Saved entries:
----

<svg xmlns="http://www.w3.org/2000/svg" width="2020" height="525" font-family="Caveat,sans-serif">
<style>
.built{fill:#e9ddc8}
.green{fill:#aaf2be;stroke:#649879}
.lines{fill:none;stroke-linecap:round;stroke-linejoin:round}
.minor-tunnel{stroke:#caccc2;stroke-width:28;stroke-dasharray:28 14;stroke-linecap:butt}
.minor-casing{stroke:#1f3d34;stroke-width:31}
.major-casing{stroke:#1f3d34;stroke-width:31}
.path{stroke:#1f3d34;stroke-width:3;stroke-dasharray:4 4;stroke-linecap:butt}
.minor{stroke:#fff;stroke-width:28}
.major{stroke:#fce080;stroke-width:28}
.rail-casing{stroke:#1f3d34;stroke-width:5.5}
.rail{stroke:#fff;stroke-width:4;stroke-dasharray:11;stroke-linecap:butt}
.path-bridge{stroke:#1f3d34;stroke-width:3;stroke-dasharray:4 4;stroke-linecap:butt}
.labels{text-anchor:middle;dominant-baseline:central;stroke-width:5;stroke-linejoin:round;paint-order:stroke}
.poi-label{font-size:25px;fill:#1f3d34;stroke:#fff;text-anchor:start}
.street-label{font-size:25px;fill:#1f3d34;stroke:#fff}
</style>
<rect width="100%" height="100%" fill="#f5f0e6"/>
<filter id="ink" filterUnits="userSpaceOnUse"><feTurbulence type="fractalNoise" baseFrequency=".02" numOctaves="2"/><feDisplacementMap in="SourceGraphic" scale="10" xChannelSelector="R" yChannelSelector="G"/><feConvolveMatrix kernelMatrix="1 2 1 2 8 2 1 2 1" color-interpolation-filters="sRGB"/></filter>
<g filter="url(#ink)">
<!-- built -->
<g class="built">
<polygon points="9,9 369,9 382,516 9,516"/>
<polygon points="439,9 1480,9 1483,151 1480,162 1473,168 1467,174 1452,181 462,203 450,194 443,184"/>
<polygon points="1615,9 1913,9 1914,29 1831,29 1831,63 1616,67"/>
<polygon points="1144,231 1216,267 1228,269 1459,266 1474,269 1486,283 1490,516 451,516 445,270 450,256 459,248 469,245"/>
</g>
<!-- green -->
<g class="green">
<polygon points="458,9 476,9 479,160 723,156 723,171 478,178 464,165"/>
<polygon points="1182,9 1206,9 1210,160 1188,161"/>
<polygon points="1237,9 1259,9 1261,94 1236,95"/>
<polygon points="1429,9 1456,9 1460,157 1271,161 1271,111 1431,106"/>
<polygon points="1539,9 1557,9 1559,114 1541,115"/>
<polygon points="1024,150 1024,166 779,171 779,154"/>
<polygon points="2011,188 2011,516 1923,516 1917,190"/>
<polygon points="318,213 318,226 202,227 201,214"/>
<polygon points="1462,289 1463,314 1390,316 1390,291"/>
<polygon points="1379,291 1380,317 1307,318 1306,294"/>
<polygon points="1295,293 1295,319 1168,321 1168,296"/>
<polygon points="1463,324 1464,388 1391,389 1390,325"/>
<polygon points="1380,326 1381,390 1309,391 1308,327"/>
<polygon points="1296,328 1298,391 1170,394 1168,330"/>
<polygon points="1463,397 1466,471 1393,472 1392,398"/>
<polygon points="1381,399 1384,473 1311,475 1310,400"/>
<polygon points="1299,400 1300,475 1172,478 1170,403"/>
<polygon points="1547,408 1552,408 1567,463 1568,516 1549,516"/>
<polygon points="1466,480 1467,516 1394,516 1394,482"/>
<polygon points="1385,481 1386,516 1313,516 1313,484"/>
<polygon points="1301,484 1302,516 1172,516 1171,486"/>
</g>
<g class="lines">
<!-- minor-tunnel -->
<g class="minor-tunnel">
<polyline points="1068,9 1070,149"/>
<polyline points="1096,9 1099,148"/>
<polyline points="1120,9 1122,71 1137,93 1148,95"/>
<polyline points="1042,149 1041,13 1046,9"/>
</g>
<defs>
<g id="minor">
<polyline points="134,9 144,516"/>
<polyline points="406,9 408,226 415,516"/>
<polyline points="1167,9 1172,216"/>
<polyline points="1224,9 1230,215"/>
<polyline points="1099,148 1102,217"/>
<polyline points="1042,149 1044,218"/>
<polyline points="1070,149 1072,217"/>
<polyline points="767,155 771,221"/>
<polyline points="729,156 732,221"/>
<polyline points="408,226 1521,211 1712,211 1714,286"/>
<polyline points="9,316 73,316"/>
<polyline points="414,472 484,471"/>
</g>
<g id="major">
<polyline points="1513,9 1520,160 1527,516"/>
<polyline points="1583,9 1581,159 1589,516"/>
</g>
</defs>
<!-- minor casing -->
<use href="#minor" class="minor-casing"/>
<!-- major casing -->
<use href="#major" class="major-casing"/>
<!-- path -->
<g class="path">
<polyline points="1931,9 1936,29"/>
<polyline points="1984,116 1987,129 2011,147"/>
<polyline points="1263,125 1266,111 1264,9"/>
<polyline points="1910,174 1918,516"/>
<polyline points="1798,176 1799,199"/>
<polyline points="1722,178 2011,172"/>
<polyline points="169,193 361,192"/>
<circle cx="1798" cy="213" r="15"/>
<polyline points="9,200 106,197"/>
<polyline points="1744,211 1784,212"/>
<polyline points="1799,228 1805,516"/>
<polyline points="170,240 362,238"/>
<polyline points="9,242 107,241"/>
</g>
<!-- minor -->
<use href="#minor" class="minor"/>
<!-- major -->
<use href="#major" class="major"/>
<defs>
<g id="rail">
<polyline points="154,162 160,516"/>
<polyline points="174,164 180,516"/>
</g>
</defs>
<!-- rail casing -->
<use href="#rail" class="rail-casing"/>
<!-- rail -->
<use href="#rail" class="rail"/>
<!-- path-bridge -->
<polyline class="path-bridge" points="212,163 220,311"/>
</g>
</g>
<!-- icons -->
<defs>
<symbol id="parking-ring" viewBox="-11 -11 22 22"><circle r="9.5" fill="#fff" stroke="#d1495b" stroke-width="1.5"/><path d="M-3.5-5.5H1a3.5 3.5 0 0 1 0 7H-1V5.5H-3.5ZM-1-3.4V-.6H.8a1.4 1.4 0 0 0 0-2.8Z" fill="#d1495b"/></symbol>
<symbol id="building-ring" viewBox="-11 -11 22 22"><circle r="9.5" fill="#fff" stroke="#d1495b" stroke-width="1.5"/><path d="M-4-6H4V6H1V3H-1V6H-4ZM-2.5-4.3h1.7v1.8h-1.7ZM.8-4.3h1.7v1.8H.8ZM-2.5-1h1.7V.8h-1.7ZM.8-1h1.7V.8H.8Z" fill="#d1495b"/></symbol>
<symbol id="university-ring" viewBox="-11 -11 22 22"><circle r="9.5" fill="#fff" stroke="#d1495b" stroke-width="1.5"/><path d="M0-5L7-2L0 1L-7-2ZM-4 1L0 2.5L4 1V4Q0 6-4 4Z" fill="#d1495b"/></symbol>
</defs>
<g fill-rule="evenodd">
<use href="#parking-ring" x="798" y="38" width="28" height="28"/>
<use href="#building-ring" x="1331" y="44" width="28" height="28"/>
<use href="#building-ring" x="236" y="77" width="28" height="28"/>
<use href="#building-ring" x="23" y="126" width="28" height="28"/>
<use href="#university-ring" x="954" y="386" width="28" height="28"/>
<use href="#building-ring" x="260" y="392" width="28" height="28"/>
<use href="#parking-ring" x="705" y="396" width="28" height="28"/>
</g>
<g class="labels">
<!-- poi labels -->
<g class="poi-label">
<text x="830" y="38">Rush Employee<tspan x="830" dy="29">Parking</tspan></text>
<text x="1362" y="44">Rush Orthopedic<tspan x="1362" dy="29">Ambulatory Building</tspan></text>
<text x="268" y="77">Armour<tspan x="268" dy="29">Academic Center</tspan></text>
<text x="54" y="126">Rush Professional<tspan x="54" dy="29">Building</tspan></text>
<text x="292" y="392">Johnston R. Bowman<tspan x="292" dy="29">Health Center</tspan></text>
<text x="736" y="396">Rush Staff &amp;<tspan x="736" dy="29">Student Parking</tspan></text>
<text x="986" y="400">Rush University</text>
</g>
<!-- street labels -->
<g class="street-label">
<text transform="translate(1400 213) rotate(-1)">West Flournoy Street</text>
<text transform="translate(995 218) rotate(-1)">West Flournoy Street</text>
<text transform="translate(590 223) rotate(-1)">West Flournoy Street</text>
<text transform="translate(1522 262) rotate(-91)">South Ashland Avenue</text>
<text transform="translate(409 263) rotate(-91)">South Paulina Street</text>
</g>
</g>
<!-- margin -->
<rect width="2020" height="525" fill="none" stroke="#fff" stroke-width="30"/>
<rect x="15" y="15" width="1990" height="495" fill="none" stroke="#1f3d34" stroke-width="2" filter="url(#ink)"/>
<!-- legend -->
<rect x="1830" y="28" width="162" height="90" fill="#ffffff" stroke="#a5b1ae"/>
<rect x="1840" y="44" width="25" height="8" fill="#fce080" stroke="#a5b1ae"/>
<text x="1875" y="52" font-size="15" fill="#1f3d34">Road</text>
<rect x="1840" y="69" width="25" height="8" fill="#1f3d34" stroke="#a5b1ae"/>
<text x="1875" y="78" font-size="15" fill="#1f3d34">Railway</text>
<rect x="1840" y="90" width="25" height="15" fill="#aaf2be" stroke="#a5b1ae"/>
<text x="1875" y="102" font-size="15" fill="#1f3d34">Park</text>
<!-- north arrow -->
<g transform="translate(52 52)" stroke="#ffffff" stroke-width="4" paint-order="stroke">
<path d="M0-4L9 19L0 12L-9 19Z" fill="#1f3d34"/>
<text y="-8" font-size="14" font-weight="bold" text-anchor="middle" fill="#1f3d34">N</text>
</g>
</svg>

----

→ **Exercise**:
Only a number is expected here: how many lines above contain the word "ffffff".

→ **Task result**:
2